*WHAT THE TASK REQUIRES*: Pick out every line in the data below that contains the word "because" and copy each of those lines in full. Case counts, so only count the word when its capital and small letters match.
Segment Open
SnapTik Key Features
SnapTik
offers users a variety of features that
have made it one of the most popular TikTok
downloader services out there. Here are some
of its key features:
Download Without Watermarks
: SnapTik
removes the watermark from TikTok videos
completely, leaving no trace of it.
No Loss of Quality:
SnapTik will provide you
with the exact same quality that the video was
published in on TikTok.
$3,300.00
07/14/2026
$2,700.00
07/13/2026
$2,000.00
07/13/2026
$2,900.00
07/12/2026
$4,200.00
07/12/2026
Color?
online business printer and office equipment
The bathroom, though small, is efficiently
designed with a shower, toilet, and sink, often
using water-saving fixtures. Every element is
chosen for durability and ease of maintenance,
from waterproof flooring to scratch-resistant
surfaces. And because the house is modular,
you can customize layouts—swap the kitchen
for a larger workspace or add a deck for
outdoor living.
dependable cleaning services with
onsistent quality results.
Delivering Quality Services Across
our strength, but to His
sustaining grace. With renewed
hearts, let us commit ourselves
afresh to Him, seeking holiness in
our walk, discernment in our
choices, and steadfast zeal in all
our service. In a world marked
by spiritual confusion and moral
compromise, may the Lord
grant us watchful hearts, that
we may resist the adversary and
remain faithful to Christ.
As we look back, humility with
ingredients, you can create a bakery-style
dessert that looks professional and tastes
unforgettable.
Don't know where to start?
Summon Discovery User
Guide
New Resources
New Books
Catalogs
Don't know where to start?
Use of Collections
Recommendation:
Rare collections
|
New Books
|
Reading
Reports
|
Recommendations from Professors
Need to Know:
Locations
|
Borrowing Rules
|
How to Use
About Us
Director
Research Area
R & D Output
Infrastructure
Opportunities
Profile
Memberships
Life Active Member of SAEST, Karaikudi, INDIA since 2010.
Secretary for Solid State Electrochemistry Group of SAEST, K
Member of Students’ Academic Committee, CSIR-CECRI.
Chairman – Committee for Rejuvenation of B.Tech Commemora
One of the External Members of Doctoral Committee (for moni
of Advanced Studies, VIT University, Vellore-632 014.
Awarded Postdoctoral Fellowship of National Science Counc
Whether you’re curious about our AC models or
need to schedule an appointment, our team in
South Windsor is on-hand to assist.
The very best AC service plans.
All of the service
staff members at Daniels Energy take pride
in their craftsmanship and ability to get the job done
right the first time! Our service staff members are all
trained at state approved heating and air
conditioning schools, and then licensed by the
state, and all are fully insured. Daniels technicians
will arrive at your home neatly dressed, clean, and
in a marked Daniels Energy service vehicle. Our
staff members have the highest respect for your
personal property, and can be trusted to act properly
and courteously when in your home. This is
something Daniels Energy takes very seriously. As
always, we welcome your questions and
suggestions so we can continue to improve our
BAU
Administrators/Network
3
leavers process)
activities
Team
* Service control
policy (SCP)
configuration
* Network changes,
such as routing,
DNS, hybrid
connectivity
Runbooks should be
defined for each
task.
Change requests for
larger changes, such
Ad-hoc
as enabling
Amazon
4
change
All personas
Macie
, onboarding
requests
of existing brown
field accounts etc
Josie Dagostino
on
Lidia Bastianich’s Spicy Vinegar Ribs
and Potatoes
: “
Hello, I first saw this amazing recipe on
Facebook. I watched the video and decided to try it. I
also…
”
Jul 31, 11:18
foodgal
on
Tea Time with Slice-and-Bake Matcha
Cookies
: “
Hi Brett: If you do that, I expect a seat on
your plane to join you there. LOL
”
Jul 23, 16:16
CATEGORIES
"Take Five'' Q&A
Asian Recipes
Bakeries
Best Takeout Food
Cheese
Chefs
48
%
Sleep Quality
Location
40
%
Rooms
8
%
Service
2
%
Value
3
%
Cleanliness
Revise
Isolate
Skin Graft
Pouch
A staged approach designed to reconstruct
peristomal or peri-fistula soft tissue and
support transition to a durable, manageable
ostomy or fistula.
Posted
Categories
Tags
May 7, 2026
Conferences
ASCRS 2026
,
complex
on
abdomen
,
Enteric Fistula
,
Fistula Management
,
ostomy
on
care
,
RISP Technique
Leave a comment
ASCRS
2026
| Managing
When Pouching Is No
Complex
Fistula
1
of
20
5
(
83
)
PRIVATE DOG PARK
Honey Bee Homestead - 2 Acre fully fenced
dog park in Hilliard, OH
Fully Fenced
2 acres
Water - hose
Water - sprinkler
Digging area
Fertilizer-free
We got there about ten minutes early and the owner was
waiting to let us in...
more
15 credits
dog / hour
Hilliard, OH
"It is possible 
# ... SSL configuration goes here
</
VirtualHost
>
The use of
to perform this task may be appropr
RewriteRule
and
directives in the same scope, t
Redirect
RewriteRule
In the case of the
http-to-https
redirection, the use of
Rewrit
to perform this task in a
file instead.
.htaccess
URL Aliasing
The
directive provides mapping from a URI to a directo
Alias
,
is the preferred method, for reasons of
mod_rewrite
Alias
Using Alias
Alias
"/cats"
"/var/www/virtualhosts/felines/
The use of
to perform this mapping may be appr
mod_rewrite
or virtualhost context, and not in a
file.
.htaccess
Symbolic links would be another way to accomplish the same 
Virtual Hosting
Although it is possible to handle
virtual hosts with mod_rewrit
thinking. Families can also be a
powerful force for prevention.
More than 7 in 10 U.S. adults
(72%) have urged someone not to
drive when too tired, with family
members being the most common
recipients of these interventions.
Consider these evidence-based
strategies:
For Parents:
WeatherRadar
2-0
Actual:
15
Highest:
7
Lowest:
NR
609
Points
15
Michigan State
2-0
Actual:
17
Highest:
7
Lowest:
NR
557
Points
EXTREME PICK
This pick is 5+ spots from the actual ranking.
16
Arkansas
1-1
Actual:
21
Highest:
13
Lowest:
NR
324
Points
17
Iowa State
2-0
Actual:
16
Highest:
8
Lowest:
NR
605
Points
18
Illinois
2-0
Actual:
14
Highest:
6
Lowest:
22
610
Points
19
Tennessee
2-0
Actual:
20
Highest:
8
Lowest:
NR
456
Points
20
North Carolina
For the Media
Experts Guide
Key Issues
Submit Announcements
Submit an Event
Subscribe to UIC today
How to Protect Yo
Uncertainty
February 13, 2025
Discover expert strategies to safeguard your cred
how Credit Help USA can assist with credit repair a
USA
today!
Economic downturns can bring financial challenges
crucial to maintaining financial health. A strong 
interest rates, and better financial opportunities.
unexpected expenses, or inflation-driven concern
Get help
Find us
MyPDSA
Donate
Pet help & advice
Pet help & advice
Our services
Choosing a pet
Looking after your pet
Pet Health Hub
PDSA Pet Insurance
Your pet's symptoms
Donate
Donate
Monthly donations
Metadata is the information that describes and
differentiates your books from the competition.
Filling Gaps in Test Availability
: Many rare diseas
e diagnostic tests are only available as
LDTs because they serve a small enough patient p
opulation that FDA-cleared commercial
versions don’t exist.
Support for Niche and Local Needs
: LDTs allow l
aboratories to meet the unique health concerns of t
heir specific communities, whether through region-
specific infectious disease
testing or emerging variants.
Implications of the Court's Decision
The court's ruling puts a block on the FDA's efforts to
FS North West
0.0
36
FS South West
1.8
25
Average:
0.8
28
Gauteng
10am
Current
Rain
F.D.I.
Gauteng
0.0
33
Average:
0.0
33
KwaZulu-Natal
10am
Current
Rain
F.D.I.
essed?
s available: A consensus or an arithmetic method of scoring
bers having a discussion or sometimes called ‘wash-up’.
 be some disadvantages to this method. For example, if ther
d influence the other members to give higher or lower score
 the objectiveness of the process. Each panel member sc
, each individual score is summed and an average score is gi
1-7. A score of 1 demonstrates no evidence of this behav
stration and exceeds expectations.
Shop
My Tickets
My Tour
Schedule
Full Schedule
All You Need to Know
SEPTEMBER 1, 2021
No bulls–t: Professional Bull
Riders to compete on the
Segment Closed
*EXPECTED ANSWER*:
surfaces. And because the house is modular,
LDTs because they serve a small enough patient p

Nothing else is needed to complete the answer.